- Patient undergoes general (whole body) or local anesthesia (topical)
- He or she is covered with a sterile drape to prevent exposure to bacteria
- The skin at the area of operation is disinfected with an anti-bacterial solution
- In most cases two to three small incisions are made by the hip joint
- Sterile salt water (saline) is pumped into the joint to expand it; this creates space for the arthroscope and other medical tools to be guided to the problem area
- The arthroscope, once inserted into the joint, aids the surgeon in his investigation and operation of any trauma, disease or degenerative changes
- Treatment is carried out through the second or third incision; it often involves the removal of damaged soft tissue or bone
- The incisions are sutured and a sterile bandage is applied
An Arthroscope is a slender telescope fitted with a lens system and fibreoptic illumination; it projects a magnified image of the inside of a joint onto a television monitor. The surgeon uses the arthroscope to see the structures of the hip during the diagnosing or operating stage.

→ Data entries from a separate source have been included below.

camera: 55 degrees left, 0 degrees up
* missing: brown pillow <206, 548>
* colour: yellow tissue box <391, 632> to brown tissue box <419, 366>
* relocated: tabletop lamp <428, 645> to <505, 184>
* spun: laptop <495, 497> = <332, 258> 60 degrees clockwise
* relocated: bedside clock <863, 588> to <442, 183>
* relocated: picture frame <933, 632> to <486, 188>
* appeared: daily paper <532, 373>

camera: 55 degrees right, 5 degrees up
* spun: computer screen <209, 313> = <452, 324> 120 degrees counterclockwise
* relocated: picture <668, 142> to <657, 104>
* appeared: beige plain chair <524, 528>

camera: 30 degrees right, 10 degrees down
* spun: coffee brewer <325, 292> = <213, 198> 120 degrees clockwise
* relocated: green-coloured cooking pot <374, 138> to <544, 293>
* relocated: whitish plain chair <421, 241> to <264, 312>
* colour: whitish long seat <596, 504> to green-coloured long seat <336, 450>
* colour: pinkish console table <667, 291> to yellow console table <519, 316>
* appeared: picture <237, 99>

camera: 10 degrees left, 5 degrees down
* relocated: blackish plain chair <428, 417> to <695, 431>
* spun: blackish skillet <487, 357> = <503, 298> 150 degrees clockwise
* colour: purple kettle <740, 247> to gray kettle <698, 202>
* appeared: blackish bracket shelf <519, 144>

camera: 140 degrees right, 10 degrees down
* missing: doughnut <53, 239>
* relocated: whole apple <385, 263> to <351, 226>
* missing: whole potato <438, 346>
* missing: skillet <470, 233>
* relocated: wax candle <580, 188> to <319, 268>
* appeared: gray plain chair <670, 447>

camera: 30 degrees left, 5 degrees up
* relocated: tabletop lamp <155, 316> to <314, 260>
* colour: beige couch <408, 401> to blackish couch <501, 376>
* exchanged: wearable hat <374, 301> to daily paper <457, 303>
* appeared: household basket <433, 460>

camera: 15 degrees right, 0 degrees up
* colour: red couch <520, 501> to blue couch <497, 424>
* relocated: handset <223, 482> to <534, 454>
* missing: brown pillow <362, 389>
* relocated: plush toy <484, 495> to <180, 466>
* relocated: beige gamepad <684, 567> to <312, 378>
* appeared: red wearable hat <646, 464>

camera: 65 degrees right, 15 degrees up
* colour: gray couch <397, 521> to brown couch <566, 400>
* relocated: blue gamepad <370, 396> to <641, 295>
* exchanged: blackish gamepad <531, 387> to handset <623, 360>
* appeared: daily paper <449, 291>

Hip Arthroscopy, may be recommended when a patient does not respond to non-surgical treatment. An example of this is when a patient has persisting pain that does not improve with physiotherapy, medication or injections.
Patients that are experiencing joint pain or restriction of motion may be candidates for an arthroscopy.
For non-surgical treatment please see Arthroscopy
Hip arthroscopy may treat a series problems affecting the labrum, articular cartilage or other soft tissue surrounding the joint. It is important to treat damages, as they can escalate to more severe conditions.
The damage can result from an injury or other orthopaedic conditions.